(Beginning of Provided information)
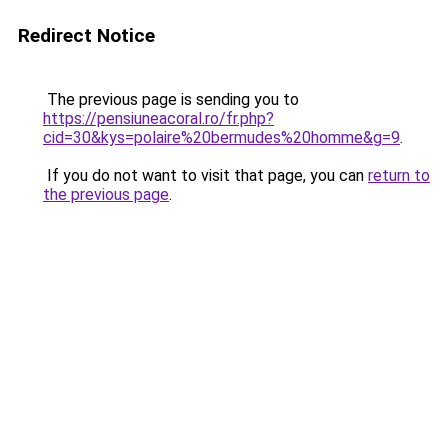
Redirect Notice
The previous page is sending you to
https://pensiuneacoral.ro/fr.php?
cid=30&kys=polaire%20bermudes%20homme&g=9
.
If you do not want to visit that page, you can
return to
the previous page
.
(End of Provided information)
*Task details:* In the records above, collect each line with "previous".

*Answer to this exercise:*
The previous page is sending you to
the previous page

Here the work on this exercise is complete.